■ Task goal
Search the data below for the string "median" and copy all lines where it shows up.

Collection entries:
═══

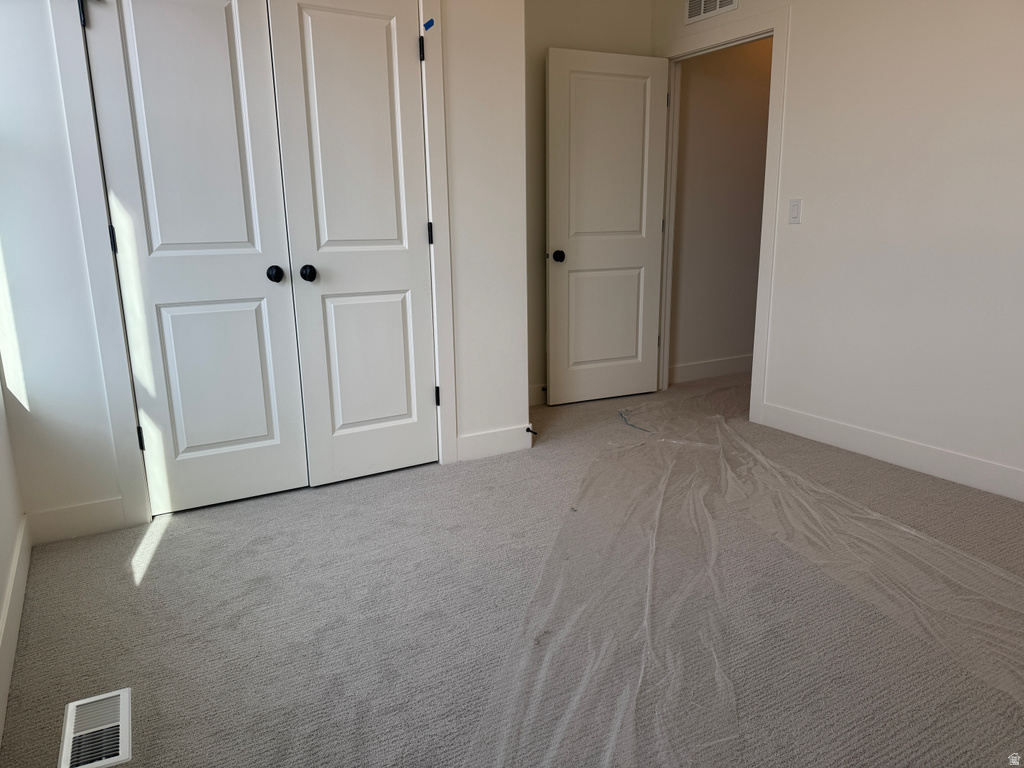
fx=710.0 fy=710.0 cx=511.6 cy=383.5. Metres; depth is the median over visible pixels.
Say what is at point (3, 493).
left wall
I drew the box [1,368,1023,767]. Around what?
carpet floor
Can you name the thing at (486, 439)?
baseboard
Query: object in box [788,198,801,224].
light switch
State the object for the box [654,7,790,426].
door frame
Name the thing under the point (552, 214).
open door
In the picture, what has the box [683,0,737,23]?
wall vent
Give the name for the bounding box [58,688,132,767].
floor vent
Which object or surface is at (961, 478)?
baseboard
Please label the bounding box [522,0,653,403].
back wall
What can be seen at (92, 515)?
baseboard
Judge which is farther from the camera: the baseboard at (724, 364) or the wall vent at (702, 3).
the baseboard at (724, 364)
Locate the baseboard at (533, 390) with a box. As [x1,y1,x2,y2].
[528,384,547,405]
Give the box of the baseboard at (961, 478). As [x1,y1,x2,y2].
[755,402,1023,500]
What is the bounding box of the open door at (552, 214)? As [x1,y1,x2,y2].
[545,45,670,407]
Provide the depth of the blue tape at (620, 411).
3.99 m
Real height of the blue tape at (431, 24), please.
0.041 m
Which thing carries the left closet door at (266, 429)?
in the closet door frame at (444, 198)
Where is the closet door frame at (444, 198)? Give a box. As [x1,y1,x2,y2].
[42,0,457,527]
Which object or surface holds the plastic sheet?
on the carpet floor
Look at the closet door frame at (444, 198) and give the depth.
2.66 m
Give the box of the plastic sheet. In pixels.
[470,386,1023,767]
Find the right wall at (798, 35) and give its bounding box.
[652,0,1023,499]
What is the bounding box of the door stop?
[525,426,537,435]
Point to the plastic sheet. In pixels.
(908, 530)
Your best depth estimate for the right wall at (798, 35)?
3.12 m
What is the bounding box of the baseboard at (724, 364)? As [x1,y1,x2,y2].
[668,354,754,382]
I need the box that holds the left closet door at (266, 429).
[81,0,309,515]
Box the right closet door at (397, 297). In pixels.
[262,0,436,489]
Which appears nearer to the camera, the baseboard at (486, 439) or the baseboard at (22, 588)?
the baseboard at (22, 588)
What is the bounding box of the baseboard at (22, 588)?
[0,516,31,739]
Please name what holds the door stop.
attached to the baseboard at (486, 439)
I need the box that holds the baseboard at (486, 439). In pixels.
[457,424,532,461]
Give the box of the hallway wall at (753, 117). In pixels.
[669,37,772,380]
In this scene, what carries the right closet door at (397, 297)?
in the closet door frame at (444, 198)
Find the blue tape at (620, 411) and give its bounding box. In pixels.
[617,408,652,433]
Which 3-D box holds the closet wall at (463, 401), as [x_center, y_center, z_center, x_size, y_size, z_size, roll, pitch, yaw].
[-0.910,-0.782,2.835,2.126,2.534,0.122,-8,15,-29]
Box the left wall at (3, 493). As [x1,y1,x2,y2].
[0,380,27,743]
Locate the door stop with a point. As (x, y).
(528, 431)
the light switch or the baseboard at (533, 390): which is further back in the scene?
the baseboard at (533, 390)
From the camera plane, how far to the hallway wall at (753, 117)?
4.84 m
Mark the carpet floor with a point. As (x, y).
(170, 541)
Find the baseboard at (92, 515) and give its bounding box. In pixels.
[23,497,129,545]
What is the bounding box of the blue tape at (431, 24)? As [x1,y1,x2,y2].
[423,18,434,31]
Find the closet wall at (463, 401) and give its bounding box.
[0,0,528,537]
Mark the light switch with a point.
(796, 214)

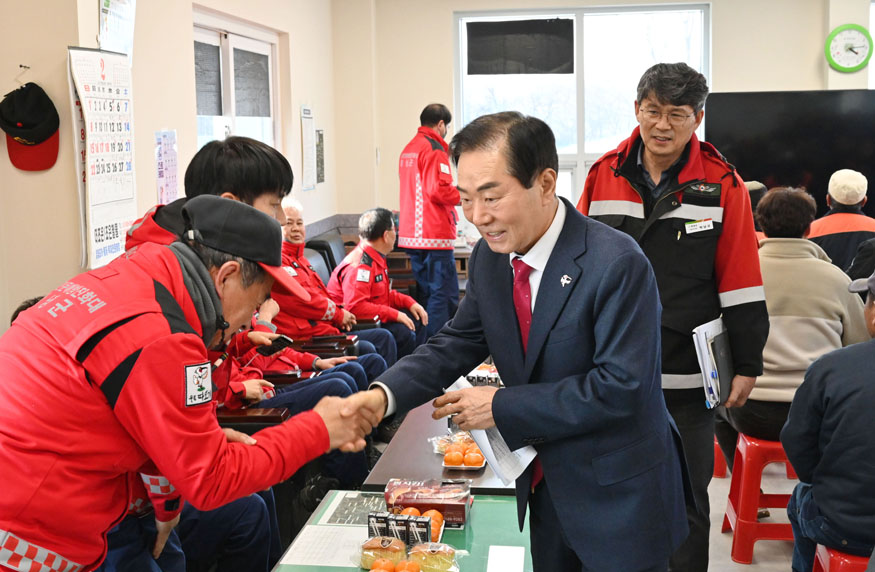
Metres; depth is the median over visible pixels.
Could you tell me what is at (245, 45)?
window
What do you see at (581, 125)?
window
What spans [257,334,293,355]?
smartphone
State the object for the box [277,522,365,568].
paper sheet
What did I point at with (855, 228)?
person
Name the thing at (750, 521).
red stool
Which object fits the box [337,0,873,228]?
back wall
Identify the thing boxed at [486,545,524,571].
paper
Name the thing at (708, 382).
stack
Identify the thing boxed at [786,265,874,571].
man
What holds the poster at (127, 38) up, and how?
attached to the left wall at (12, 72)
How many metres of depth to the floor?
4.58 m
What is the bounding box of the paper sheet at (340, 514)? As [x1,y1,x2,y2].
[318,491,386,525]
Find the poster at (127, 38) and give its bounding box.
[98,0,135,58]
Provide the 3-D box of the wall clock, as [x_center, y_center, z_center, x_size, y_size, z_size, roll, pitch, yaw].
[3.102,-1.788,8.181,0.354,0.370,0.069,0,7,7]
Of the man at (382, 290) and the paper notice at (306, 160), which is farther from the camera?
the paper notice at (306, 160)
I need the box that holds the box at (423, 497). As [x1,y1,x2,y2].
[384,478,471,527]
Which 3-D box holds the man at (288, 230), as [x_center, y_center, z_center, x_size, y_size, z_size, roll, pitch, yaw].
[-0.661,0.143,5.928,0.770,1.137,0.597,3,8,25]
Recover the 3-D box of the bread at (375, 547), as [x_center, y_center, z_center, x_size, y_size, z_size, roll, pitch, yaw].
[-0.130,0.656,2.688,0.116,0.063,0.116,0,7,7]
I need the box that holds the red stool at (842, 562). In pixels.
[811,545,872,571]
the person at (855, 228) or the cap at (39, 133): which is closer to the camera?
the cap at (39, 133)
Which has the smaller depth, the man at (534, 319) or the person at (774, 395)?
the man at (534, 319)
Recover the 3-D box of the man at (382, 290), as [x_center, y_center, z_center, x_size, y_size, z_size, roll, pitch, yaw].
[-0.389,0.105,6.609,0.524,1.063,0.771,-3,8,-17]
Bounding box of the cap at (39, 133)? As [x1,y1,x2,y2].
[0,82,60,172]
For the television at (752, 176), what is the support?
attached to the back wall at (445, 14)
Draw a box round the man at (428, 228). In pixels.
[398,104,461,343]
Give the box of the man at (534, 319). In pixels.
[358,111,693,571]
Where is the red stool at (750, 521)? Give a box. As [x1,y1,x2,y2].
[721,430,796,566]
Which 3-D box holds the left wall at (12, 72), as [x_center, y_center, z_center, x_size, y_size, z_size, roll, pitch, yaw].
[-1.493,-0.496,3.784,0.317,3.155,7.918,0,7,7]
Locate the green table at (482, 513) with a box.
[267,491,532,571]
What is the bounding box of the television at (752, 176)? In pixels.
[705,89,874,219]
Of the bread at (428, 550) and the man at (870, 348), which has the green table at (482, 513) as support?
the bread at (428, 550)
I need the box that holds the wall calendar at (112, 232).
[67,46,136,270]
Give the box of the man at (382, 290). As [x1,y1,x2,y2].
[327,207,428,361]
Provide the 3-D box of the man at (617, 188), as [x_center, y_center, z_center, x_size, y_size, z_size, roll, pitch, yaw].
[0.762,0.160,3.654,0.582,1.798,0.720,-2,7,-7]
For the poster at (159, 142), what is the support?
attached to the left wall at (12, 72)
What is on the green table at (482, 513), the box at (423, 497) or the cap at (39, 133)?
the box at (423, 497)
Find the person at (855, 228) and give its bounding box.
[808,168,874,276]
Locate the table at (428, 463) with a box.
[362,399,522,496]
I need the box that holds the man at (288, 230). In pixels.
[275,201,397,375]
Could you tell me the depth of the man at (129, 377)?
2.07 m
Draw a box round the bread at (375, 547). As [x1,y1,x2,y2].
[360,536,407,568]
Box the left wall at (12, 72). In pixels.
[0,0,346,333]
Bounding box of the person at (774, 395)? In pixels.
[725,183,873,457]
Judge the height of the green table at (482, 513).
0.586 m
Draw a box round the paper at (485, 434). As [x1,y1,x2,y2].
[443,375,536,484]
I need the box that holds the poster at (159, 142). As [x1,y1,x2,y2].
[154,130,177,202]
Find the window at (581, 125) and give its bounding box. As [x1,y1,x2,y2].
[455,3,709,201]
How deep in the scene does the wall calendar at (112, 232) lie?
4.27 m
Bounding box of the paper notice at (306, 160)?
[300,105,316,190]
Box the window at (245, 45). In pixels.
[192,9,280,150]
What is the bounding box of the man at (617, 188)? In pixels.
[580,61,768,571]
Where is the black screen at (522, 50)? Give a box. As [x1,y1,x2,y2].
[465,19,574,74]
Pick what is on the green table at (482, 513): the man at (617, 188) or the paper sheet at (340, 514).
the paper sheet at (340, 514)
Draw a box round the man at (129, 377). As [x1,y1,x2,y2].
[0,195,378,571]
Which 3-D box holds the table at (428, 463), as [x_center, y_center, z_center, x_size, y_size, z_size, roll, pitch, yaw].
[0.211,0.792,4.290,0.723,0.501,1.552,0,7,7]
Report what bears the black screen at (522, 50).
attached to the window at (581, 125)
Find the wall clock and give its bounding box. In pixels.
[824,24,872,72]
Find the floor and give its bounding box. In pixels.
[360,444,812,571]
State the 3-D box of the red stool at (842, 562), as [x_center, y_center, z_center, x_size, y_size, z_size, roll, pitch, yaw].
[1.302,0.975,3.168,0.408,0.423,0.400,0,7,7]
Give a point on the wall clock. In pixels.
(858, 36)
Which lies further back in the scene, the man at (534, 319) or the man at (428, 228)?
the man at (428, 228)
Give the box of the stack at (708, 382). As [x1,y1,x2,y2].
[692,316,733,407]
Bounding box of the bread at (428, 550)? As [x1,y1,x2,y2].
[409,541,458,571]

═══

■ Result of this exercise
fx=710.0 fy=710.0 cx=511.6 cy=383.5. Metres; depth is the median over visible pixels.
Metres; depth is the median over visible pixels.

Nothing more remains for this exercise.